**ACTIVITY**
Read through the records below and copy each line that uses the word "right".

**DATA**
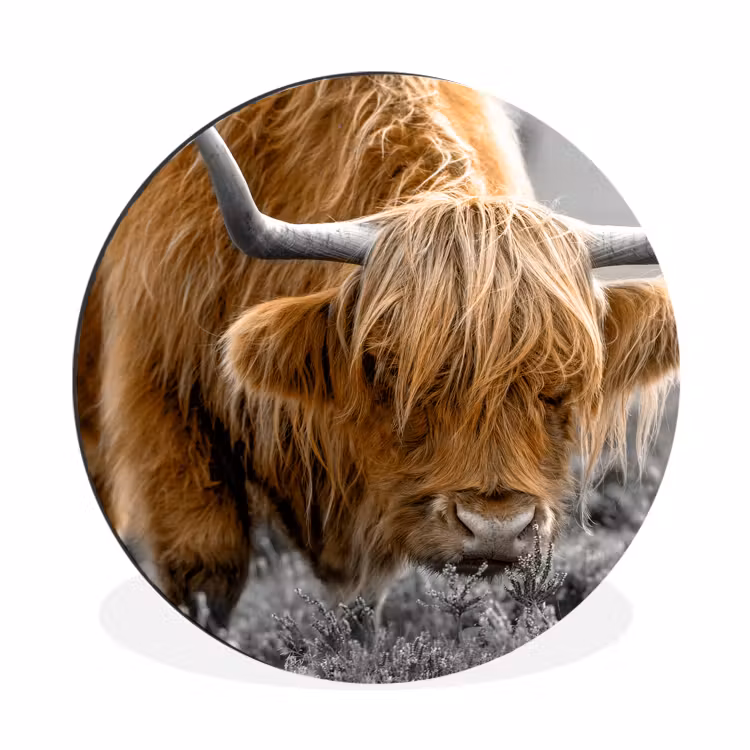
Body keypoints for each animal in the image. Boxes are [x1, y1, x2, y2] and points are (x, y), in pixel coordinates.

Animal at [75, 74, 678, 635]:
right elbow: (206, 568)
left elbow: (365, 605)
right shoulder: (162, 396)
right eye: (390, 370)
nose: (495, 528)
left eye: (562, 384)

**FINAL ANSWER**
right elbow: (206, 568)
right shoulder: (162, 396)
right eye: (390, 370)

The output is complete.